# [TEXTO DE LEITURA]
Estranhos no Paraíso / Ghost Dog / Dirigindo no Escuro
Save your poison for a lover who is on your side.Há pouco tempo, rolou aqui em Sampa (no Cinesesc, a míseros R$ 2 por sessão _assim, sim) uma pequena mostra dedicada ao cineasta independente norte-americano Jim Jarmusch (que tem uma interessantíssima participação como ator no fraco "Sem Fôlego", de Wayne Wang e Paul Auster). Além dos dois filmes que batizam este texto, passou também "Daunbailó" (aquele com o Tom Waits e o Benigni), que eu não pude conferir _dizem que a sessão se esgotou, o que causou a volta do filme ao circuito comercial, só que num cinema longe demais das capitais.

(Entradas salvas)
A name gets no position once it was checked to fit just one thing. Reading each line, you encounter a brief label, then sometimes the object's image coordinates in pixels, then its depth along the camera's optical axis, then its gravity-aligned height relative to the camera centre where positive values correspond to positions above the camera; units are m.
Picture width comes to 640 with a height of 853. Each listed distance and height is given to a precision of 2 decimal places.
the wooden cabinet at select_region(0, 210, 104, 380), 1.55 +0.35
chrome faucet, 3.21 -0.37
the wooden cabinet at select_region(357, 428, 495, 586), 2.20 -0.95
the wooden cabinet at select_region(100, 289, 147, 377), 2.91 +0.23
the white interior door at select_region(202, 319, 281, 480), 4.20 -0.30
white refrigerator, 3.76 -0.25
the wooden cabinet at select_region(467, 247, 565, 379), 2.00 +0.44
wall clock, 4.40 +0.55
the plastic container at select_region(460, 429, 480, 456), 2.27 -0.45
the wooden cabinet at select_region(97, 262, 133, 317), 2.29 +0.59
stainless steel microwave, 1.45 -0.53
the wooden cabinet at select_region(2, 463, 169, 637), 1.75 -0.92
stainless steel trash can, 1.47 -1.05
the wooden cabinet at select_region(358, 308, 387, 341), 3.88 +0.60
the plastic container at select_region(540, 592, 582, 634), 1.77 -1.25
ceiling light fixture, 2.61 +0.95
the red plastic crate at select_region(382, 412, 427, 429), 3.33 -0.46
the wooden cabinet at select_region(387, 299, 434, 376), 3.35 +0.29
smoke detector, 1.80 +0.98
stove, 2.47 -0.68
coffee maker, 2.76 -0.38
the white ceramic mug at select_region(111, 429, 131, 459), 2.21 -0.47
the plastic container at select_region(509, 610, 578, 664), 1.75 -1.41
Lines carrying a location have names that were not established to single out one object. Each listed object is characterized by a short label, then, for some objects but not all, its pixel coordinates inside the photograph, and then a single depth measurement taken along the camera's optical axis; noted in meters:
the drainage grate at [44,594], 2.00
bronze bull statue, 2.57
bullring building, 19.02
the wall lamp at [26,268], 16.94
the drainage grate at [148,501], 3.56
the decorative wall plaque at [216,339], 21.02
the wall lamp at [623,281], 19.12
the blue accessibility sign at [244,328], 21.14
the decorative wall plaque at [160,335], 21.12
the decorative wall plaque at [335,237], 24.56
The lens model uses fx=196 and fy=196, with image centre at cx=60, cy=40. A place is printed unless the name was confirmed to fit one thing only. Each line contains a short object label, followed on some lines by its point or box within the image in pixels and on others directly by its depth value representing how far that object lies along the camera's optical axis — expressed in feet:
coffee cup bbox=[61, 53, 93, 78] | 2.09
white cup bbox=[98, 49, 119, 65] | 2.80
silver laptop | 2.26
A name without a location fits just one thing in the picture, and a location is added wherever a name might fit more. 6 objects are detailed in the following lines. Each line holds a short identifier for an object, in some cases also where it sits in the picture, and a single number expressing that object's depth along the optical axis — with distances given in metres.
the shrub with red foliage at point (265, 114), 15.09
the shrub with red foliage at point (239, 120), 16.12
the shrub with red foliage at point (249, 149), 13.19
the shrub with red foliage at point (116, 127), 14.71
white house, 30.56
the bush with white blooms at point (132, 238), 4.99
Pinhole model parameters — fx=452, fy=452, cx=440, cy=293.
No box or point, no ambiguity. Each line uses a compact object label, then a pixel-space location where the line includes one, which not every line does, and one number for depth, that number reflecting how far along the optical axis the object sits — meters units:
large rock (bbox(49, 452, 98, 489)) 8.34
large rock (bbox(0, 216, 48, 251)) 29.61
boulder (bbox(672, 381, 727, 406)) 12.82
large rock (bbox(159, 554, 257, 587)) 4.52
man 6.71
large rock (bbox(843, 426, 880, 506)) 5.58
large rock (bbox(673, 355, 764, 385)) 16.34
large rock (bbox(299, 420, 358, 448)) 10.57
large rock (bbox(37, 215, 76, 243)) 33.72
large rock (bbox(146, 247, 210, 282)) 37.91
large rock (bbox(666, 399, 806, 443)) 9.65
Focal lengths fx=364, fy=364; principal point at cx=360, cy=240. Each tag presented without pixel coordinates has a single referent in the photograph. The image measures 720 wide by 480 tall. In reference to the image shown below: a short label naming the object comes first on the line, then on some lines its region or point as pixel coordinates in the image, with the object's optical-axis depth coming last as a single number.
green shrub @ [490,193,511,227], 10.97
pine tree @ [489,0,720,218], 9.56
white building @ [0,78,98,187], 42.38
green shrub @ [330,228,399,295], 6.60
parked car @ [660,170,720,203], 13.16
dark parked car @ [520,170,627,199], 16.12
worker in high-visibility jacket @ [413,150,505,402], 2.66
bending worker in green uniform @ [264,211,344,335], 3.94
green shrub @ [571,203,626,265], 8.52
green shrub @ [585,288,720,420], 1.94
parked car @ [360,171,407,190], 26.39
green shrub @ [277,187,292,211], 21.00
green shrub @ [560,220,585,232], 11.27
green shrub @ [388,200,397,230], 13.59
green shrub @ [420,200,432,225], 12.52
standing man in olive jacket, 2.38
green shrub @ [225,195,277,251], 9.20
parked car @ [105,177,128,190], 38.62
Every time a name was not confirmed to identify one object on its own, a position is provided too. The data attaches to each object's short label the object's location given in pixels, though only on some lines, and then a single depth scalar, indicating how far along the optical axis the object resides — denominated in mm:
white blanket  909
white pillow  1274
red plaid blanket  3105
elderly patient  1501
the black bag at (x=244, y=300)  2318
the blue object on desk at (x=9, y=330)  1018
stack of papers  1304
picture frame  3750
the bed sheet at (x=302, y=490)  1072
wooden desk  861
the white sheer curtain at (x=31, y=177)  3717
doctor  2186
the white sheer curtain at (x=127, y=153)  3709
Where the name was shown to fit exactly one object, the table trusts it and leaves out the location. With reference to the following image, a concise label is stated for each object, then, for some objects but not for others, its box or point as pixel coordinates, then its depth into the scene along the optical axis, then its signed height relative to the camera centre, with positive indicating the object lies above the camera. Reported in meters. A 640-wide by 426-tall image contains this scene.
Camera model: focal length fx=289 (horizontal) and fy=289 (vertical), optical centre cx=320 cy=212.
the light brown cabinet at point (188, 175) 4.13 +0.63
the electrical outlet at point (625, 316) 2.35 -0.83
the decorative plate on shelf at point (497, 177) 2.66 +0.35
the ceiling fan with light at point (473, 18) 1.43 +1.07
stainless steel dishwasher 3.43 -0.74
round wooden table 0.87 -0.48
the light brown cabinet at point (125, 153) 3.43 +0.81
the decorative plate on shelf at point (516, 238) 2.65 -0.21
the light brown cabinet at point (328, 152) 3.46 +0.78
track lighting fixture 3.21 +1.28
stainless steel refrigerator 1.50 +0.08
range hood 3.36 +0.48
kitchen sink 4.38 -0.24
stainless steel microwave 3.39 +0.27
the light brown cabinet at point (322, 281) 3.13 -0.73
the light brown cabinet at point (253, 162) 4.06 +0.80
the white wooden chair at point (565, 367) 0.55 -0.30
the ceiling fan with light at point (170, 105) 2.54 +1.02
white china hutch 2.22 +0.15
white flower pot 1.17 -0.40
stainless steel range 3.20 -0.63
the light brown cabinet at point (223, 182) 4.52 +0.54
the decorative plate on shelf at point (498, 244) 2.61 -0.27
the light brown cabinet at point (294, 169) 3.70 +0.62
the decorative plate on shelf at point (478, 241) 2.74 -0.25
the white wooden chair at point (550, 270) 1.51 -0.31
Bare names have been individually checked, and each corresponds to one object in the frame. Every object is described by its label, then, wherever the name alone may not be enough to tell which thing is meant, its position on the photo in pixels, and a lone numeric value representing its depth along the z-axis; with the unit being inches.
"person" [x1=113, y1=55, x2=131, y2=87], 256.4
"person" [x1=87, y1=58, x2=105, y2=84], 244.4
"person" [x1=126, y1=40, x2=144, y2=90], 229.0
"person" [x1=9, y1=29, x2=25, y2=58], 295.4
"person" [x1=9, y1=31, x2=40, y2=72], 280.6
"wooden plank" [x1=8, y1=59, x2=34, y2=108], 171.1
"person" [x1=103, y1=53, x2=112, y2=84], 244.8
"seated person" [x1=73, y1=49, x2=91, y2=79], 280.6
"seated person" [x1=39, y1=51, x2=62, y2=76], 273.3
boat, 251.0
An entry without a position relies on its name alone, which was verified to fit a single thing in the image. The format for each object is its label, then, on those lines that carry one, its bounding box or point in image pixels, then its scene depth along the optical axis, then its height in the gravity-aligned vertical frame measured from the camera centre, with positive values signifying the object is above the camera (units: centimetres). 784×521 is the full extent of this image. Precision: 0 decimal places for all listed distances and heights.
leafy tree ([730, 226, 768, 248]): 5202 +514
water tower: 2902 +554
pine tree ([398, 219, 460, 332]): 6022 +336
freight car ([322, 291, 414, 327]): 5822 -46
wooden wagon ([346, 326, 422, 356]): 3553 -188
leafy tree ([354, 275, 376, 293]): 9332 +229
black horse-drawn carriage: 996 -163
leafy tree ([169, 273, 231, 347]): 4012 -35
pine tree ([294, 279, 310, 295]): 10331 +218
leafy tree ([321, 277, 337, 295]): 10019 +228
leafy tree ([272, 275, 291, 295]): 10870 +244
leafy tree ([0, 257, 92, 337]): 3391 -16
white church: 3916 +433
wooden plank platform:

# [OBJETIVO DA TAREFA]
Segundo o texto de leitura, quanto custava cada sessão da mostra no Cinesesc?

# [RESPOSTA]
R$ 2 por sessão.